Malaria is a disease caused by parasites, primarily transmitted through the bite of infected Anopheles mosquitoes. For centuries, this illness has profoundly impacted human health, contributing to millions of deaths and significantly hindering development in affected regions worldwide. Recognizing the immense burden of this disease, the long-standing need for an effective vaccine has driven extensive scientific inquiry.
The Long Road to a Vaccine
Developing a vaccine for malaria has presented significant challenges, distinguishing it from vaccines for bacterial or viral infections. Unlike simpler pathogens, the Plasmodium parasite, responsible for malaria, possesses a highly complex life cycle involving both human and mosquito hosts. This intricate life cycle means the parasite presents thousands of different proteins, or antigens, to the human immune system as it transforms through various stages within the body.
The parasite’s ability to evade detection and clearance by the human immune system further complicates vaccine development. Plasmodium species have evolved sophisticated strategies to hide within human cells, such as liver cells and red blood cells, minimizing their exposure to immune responses. They can also rapidly change their surface proteins, a process known as antigenic variation, which allows them to continuously escape immune recognition. These biological complexities have meant that early research efforts faced significant hurdles, making the journey toward an effective malaria vaccine challenging.

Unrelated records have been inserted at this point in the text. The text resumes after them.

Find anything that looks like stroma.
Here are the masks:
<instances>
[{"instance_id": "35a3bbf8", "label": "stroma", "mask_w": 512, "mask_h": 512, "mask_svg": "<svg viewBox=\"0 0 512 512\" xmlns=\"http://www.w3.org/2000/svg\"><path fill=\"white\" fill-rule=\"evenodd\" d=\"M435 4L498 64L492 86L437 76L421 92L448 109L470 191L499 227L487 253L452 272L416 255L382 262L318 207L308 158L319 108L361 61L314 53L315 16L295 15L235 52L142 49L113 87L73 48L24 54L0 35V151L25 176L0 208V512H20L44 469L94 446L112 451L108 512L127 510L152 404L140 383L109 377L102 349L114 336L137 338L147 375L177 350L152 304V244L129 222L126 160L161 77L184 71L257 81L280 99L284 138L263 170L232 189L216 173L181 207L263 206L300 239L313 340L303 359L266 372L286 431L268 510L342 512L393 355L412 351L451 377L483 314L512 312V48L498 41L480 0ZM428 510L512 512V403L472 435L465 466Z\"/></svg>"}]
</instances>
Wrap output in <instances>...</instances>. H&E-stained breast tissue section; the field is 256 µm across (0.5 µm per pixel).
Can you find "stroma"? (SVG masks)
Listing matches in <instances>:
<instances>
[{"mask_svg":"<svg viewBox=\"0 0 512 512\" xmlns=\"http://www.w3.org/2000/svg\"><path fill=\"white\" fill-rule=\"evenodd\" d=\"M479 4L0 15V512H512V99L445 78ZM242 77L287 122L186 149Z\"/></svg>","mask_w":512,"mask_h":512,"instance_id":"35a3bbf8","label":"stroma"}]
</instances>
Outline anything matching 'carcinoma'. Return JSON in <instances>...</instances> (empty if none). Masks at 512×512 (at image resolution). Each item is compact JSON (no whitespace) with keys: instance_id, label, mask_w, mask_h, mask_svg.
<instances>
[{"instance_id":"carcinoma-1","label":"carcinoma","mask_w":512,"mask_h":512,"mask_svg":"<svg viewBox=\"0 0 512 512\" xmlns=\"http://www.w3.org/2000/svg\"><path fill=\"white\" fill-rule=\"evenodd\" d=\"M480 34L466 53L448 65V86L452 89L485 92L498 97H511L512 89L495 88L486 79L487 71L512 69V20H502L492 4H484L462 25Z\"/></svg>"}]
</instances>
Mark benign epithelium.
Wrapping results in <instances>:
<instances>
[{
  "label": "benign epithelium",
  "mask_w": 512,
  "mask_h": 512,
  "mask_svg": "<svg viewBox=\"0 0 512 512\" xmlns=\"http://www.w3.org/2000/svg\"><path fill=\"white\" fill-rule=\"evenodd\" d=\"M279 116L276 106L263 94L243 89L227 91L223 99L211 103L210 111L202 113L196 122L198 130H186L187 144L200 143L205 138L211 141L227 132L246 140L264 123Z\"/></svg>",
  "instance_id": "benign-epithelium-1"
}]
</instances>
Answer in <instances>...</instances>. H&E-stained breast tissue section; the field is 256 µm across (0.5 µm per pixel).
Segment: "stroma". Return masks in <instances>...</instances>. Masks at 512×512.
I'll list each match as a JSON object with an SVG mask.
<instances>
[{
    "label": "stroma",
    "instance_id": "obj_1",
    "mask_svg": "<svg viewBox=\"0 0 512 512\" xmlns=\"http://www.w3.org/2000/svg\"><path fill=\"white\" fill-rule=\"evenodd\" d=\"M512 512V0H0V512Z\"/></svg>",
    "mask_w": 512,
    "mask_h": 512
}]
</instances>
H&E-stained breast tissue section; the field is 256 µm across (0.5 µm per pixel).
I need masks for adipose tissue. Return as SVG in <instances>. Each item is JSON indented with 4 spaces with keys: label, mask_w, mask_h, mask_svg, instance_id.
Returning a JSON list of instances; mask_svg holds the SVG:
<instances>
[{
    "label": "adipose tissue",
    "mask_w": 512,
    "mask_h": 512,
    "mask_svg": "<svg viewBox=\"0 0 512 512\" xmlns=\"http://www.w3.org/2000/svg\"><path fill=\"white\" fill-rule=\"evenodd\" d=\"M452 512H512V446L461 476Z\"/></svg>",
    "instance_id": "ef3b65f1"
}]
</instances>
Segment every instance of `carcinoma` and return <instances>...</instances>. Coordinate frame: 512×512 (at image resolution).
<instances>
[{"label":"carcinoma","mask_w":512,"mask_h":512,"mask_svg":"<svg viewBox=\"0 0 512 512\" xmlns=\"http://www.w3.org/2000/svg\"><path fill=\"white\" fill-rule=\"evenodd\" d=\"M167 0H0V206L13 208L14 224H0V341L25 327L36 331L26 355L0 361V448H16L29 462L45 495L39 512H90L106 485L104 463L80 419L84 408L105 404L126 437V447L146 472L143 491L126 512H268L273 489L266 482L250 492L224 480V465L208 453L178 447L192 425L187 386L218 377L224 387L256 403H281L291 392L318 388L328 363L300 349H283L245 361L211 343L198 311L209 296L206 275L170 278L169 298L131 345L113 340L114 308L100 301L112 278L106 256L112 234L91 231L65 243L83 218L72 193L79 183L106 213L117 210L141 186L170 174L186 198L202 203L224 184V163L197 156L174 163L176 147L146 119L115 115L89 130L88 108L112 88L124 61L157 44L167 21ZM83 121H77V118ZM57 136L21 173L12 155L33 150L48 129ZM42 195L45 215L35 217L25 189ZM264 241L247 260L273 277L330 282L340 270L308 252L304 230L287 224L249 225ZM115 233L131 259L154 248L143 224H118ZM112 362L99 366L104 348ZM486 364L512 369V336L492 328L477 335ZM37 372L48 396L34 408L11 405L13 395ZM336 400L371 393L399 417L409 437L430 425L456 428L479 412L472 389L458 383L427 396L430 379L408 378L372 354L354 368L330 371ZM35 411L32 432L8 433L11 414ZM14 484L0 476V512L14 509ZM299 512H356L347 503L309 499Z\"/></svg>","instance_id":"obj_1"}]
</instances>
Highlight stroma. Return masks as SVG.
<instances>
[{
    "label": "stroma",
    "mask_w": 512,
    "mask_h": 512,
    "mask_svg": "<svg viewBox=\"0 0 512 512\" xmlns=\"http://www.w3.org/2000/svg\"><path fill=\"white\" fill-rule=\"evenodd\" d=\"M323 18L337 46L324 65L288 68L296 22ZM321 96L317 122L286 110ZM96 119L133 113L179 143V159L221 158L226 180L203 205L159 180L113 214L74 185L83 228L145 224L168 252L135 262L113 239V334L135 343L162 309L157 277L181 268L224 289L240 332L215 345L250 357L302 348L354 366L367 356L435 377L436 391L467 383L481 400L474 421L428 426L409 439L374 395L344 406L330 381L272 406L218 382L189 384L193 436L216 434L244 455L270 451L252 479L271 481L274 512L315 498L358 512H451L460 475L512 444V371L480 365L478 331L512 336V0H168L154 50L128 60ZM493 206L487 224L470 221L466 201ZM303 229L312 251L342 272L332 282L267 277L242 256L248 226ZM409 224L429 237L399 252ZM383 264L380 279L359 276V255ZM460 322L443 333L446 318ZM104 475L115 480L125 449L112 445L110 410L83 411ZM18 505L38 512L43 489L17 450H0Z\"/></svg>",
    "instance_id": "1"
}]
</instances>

The First Approved Malaria Vaccine
A historic milestone in the fight against malaria was reached with the development and recommendation of RTS,S/AS01, known by its brand name Mosquirix. This vaccine targets the Plasmodium falciparum parasite, the most lethal malaria species and the most prevalent in Africa. Scientists at GlaxoSmithKline (GSK) initiated its development in 1987, collaborating with the Walter Reed Army Institute of Research. The RTS,S vaccine was further developed through a public-private partnership between GSK and PATH’s Malaria Vaccine Initiative, with support from the Bill & Melinda Gates Foundation.
Extensive clinical trials demonstrated its efficacy and safety. The vaccine works by triggering the immune system to defend against the parasite’s initial stage when it enters the bloodstream and infects liver cells after a mosquito bite. Based on the results from pilot programs in Ghana, Kenya, and Malawi, the World Health Organization (WHO) recommended the widespread use of RTS,S/Mosquirix for children in sub-Saharan Africa and other regions with moderate to high P. falciparum malaria transmission on October 6, 2021. While not providing complete protection, this recommendation marked the first time a malaria vaccine was endorsed for broad use, representing a significant step forward in malaria control.
Expanding the Vaccine Arsenal
Beyond RTS,S, ongoing research continues to expand the arsenal against malaria. A second vaccine, R21/Matrix-M, has recently gained prominence. Developed by the Jenner Institute at Oxford University and manufactured by the Serum Institute of India, R21/Matrix-M was recommended by the WHO in October 2023. This vaccine also targets the Plasmodium falciparum parasite and showing high efficacy in clinical trials.
R21/Matrix-M has shown particular promise, demonstrating 75% efficacy against symptomatic malaria cases in highly seasonal transmission areas over 12 months after a three-dose series. Its development is further supported by the Serum Institute of India’s capacity to produce 100 million doses annually, with plans to double this capacity, making it a potentially cost-effective and widely deployable solution. The availability of R21/Matrix-M alongside RTS,S is expected to help close the demand-supply gap for malaria vaccines, offering an important additional tool to protect more children in malaria-endemic regions. Research into other promising candidates is also underway, reinforcing the global commitment to continuous progress in malaria prevention.